Gold dropped from a two-month high as a stronger dollar reduced demand for the precious metal as an alternative investment.

The Bloomberg Dollar Index, a gauge against 10 major currencies, rose as much as 0.3 percent. Gold prices have fallen 17 percent this year as the greenback climbed 4.2 percent and amid concern that the Federal Reserve will begin cutting its stimulus measures. Minutes released on Aug. 21 showed policy makers were comfortable with Fed Chairman Ben S. Bernanke’s plan to taper this year if the economy strengthens.

“The strength in the dollar is keeping gold weak,” Michael Smith, the president of T&K Futures & Options in Port St.
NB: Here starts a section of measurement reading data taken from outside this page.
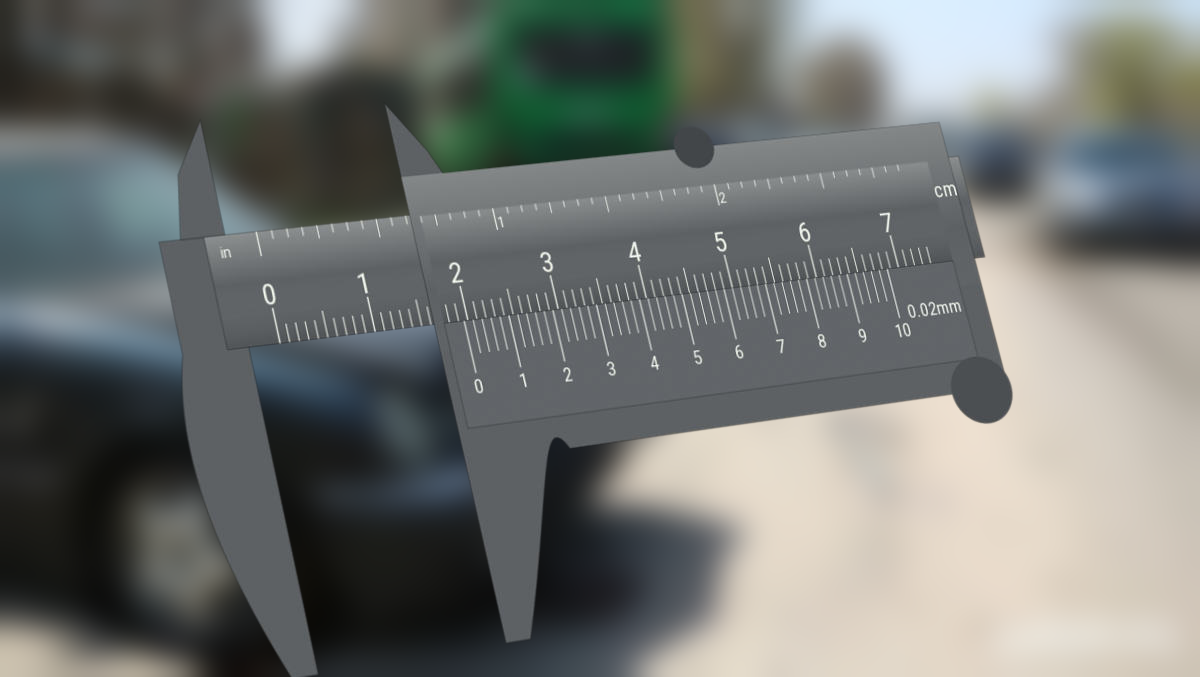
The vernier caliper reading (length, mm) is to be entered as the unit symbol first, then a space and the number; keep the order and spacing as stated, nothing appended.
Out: mm 19.6
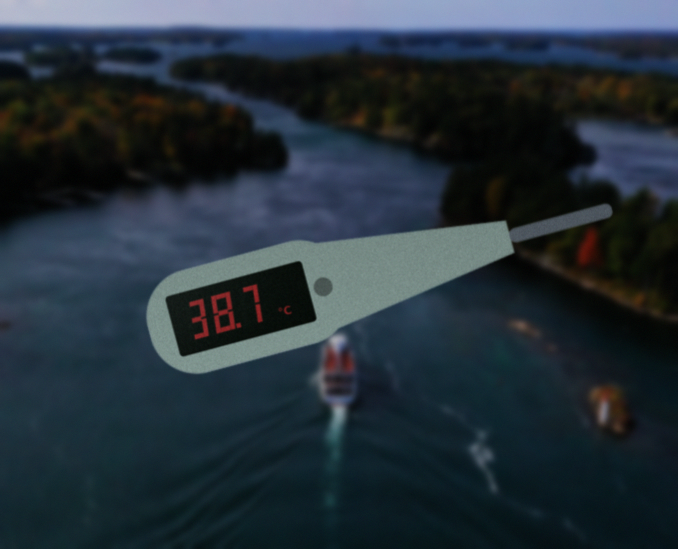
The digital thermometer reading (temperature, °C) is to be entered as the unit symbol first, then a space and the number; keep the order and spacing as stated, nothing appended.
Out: °C 38.7
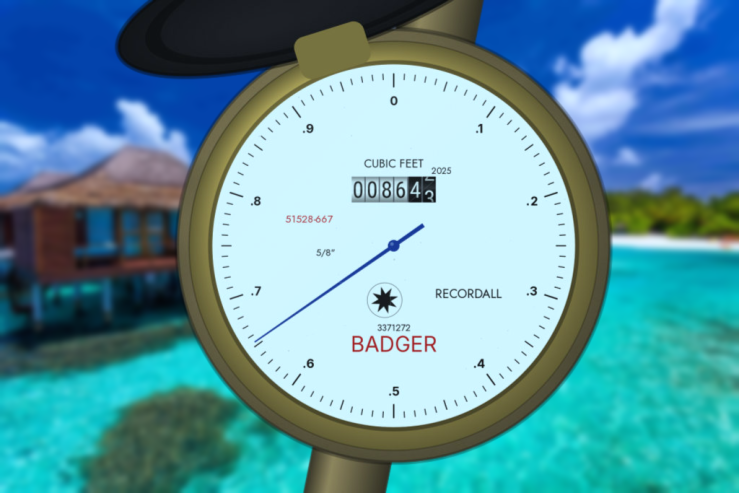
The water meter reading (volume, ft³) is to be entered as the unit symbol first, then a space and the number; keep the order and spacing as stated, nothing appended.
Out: ft³ 8642.65
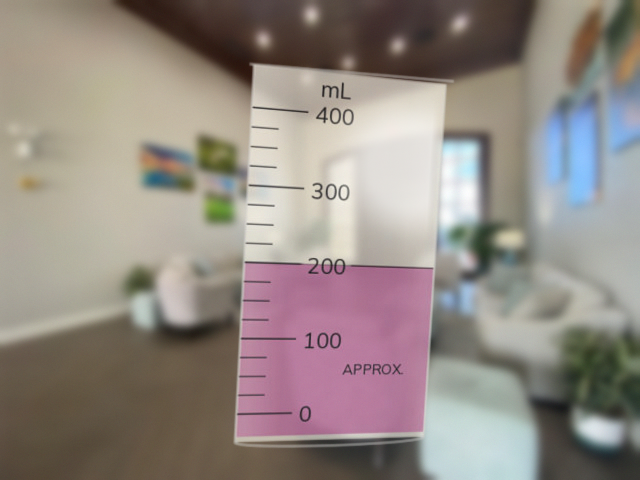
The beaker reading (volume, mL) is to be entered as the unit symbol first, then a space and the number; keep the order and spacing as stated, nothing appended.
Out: mL 200
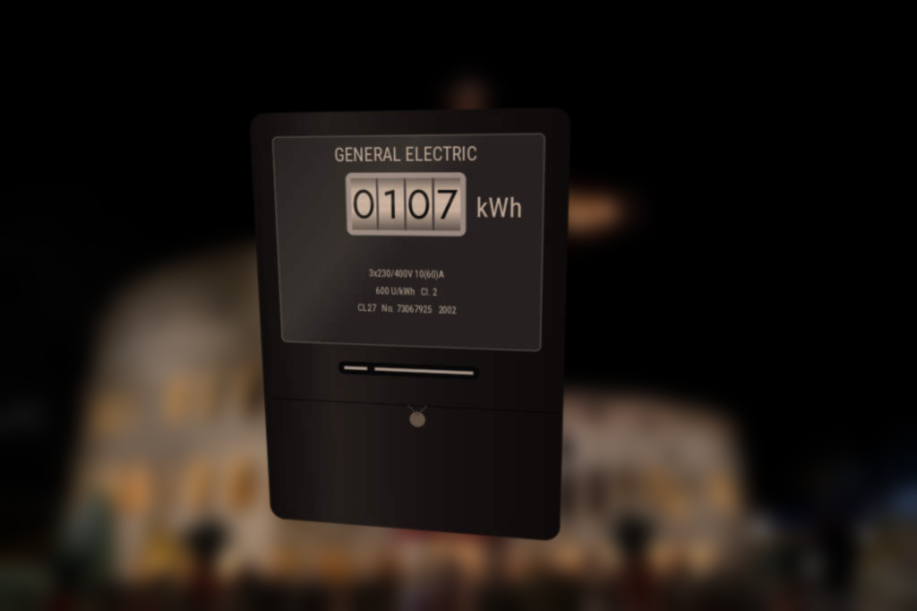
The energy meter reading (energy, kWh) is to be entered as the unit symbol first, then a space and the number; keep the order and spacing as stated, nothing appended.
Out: kWh 107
Lucie, Florida, said in a telephone interview. “People want clarity from the Fed on the timing of the tapering.”

Gold futures for December delivery fell 0.2 percent to settle at $1,393.10 an ounce at 1:41 p.m. on the Comex, after jumping to $1,407, the highest since June 7.

Trading was 47 percent below the average for the past 100 days for this time, data compiled by Bloomberg showed.

Gold rose 70 percent from December 2008 to June 2011 as the U.S. central bank pumped more than $2 trillion into the financial system by purchasing debt, increasing investors’ concern about currency debasement and accelerating inflation

Silver futures for December delivery climbed 1.2 percent to $24.055 an ounce on the Comex, after reaching $24.465, the highest since April 30. Last week, the metal advanced 1.8 percent, the fifth straight gain and the longest rally since September.

Platinum futures for October delivery added 0.2 percent to $1,544.50 an ounce on the New York Mercantile Exchange. Palladium futures for September delivery slid 0.6 percent to $746.05 an ounce.